Le rêve algérien tourne au cauchemar. La brusque et brutale élimination des Verts en quarts de finale de la CAN 2015 a soulevé de nombreuses questions au sujet de plusieurs choix adoptés par la Fédération algérienne de football (FAF). La défaite de l’Algérie face à la Côte d’Ivoire est riche d’enseignements. Mais on peut d’ores et déjà relever les 3 erreurs qui ont coûté à l’Algérie son élimination à un stade peu avancé de cette compétition continentale pour laquelle elle figurait parmi les favoris. Mais, malheureusement, l’Algérie ne finira même pas parmi les 4 meilleures sélections de cette CAN 2015. 

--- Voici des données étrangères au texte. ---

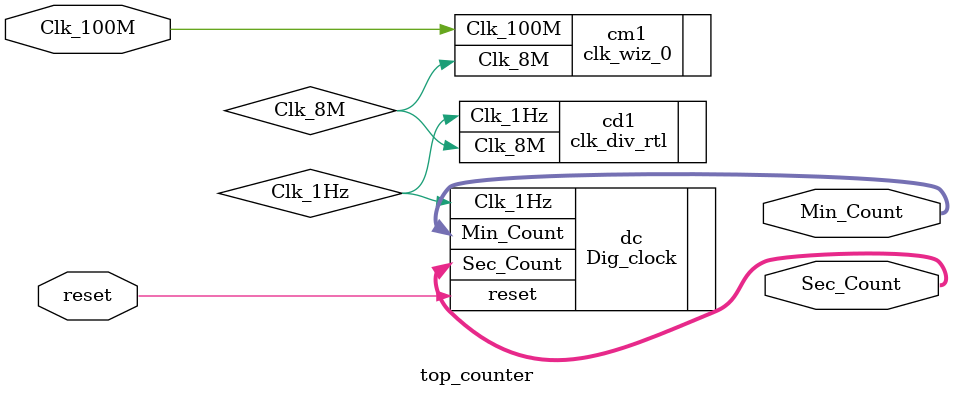
<source format=v>
`timescale 1ns / 1ps


module top_counter(
    input Clk_100M,
    input reset,
    output [5:0] Sec_Count,
    output [5:0] Min_Count
    );
    
    wire Clk_8M;
    wire Clk_1Hz;
    
  clk_wiz_0 cm1
   (
    // Clock out ports
    .Clk_8M(Clk_8M),     // output Clk_8M
   // Clock in ports
    .Clk_100M(Clk_100M));      // input Clk_100M
// INST_TAG_END ------ End INSTANTIATION Template ---------

    clk_div_rtl cd1(.Clk_8M(Clk_8M),.Clk_1Hz(Clk_1Hz));
    
    Dig_clock dc(.Clk_1Hz(Clk_1Hz),.reset(reset),.Sec_Count(Sec_Count),.Min_Count(Min_Count));
    
endmodule

</source>
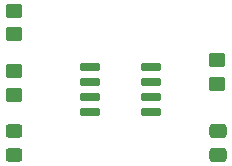
<source format=gbr>
%TF.GenerationSoftware,KiCad,Pcbnew,(6.0.7)*%
%TF.CreationDate,2022-10-10T10:06:43-04:00*%
%TF.ProjectId,proj_6,70726f6a-5f36-42e6-9b69-6361645f7063,rev?*%
%TF.SameCoordinates,Original*%
%TF.FileFunction,Soldermask,Top*%
%TF.FilePolarity,Negative*%
%FSLAX46Y46*%
G04 Gerber Fmt 4.6, Leading zero omitted, Abs format (unit mm)*
G04 Created by KiCad (PCBNEW (6.0.7)) date 2022-10-10 10:06:43*
%MOMM*%
%LPD*%
G01*
G04 APERTURE LIST*
G04 Aperture macros list*
%AMRoundRect*
0 Rectangle with rounded corners*
0 $1 Rounding radius*
0 $2 $3 $4 $5 $6 $7 $8 $9 X,Y pos of 4 corners*
0 Add a 4 corners polygon primitive as box body*
4,1,4,$2,$3,$4,$5,$6,$7,$8,$9,$2,$3,0*
0 Add four circle primitives for the rounded corners*
1,1,$1+$1,$2,$3*
1,1,$1+$1,$4,$5*
1,1,$1+$1,$6,$7*
1,1,$1+$1,$8,$9*
0 Add four rect primitives between the rounded corners*
20,1,$1+$1,$2,$3,$4,$5,0*
20,1,$1+$1,$4,$5,$6,$7,0*
20,1,$1+$1,$6,$7,$8,$9,0*
20,1,$1+$1,$8,$9,$2,$3,0*%
G04 Aperture macros list end*
%ADD10RoundRect,0.250000X0.450000X-0.325000X0.450000X0.325000X-0.450000X0.325000X-0.450000X-0.325000X0*%
%ADD11RoundRect,0.250000X-0.450000X0.350000X-0.450000X-0.350000X0.450000X-0.350000X0.450000X0.350000X0*%
%ADD12RoundRect,0.250000X-0.475000X0.337500X-0.475000X-0.337500X0.475000X-0.337500X0.475000X0.337500X0*%
%ADD13RoundRect,0.150000X-0.725000X-0.150000X0.725000X-0.150000X0.725000X0.150000X-0.725000X0.150000X0*%
G04 APERTURE END LIST*
D10*
%TO.C,D1*%
X136740000Y-85281108D03*
X136740000Y-83231108D03*
%TD*%
D11*
%TO.C,R1*%
X153924000Y-77232000D03*
X153924000Y-79232000D03*
%TD*%
%TO.C,R2*%
X136740000Y-73080108D03*
X136740000Y-75080108D03*
%TD*%
D12*
%TO.C,C1*%
X154012000Y-83218608D03*
X154012000Y-85293608D03*
%TD*%
D11*
%TO.C,R3*%
X136740000Y-78176108D03*
X136740000Y-80176108D03*
%TD*%
D13*
%TO.C,U1*%
X143221000Y-77851000D03*
X143221000Y-79121000D03*
X143221000Y-80391000D03*
X143221000Y-81661000D03*
X148371000Y-81661000D03*
X148371000Y-80391000D03*
X148371000Y-79121000D03*
X148371000Y-77851000D03*
%TD*%
M02*

</source>
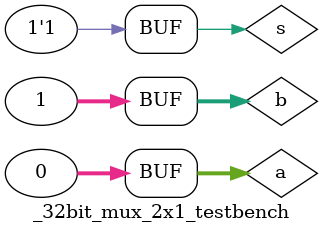
<source format=v>
`define DELAY 20
module _32bit_mux_2x1_testbench();
reg [31:0] a, b;
reg s;
wire [31:0] r;

_32bit_mux_2x1 mux0(r, s, a, b);

initial begin
a = 32'h0000_0000; b = 32'h0000_0001; s = 1'b0;
#`DELAY;
a = 32'h0000_0000; b = 32'h0000_0001; s = 1'b1;
end

initial 
begin
$monitor("time = %2d\na = %32b\nb = %32b\ns = %1b\nr = %32b", $time, a, b, s, r);
end
endmodule

</source>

1 – Cette contre-performance s’explique, d’abord, par la première erreur commise par la FAF, à savoir la nomination de Christian Gourcuff à la tête de la barre technique des Verts. Ce technicien français n’avait aucune expérience internationale convaincante avant de prendre en charge le destin de l’Algérie à l’occasion de cette CAN 2015. Son palmarès avec son ancien Club le FC Lorient n’était guère impressionnant. Sa philosophie est, certes, intéressante, mais sa maturité tactique restait encore à prouver. Dés leur premier match face à l’Afrique du Sud, les joueurs algériens ont laissé transparaître un manque de préparation scandaleux. Lors de la défaite face au Ghana, Gourcuff n’avait pas su comment verrouiller le match et emporter au moins un nul qui était largement à sa portée. En quarts de finale, il a péché par naïveté. Il a refusé de remettre en cause l’efficacité de Feghouli qui aurait pu laisser sa place au prometteur Djabou. Gourcuff n’avait pas su depuis son arrivée à la tête des Verts trouver des solutions aux errances défensives de l’équipe nationale. Vahid Halilhodzic aurait géré plus intelligemment l’aventure des Fennecs dans cette CAN. Fort de son expérience et de son génie tactique, il aurait pu permettre aux Verts de surmonter l’obstacle ivoirien. La FAF mérite un carton rouge pour ne pas avoir convaincu le coach Vahid de poursuivre encore son parcours avec l’Algérie.

2 – La préparation de l’Algérie pour cette CAN 2015 a été catastrophique. Les joueurs algériens manquaient cruellement de fraîcheur physique. Ils paraissaient dés leur premier match épuisés et fatigués. La faute incombe à la FAF et à Christian Gourcuff qui n’ont pas tracé un bon programme de préparation avant de s’envoler vers la Guinée Equatoriale. L’Algérie n’a pas suffisamment testé ses forces et ses faiblesses. Elle a joué à peine un seul match amical qui ne lui a pas permis de tirer les leçons nécessaires. Un deuxième match face à une autre solide équipe lui aurait été salutaire. Un tel deuxième match amical aurait fourni davantage d’éclairage sur les faiblesses à combler. Finalement, l’Algérie a péché par un excès de confiance. Elle était trop sûre d’elle-même et de son statut de grand favori.

3 – Un mauvais sponsor majeur qui n’a rien apporté à l’équipe nationale. Effectivement, dans cette CAN 2015, Mobilis est arrivé comme un cheveu sur la soupe. Mobilis n’a même pas fait le geste de prendre en charge le déplacement de quelques supporters pour épauler les Verts. Ces derniers auraient certainement pu avoir le moral gonflé à bloc s’ils avaient vu au moins quelques centaines de leurs supporters dans les tribunes des stades de la Guinée Equatoriale. Mobilis, un opérateur de téléphonie mobile riche et prospère, n’a même pas offert ce soutien moral à nos joueurs. Au Brésil, pendant la Coupe du Monde 2014, la présence de ces supporters a joué un rôle important pour motiver les joueurs de l’équipe nationale. Même au niveau des clips sportifs et des spots télévisés, Mobilis avait manqué de goût. Aucun enthousiasme ni aucune originalité.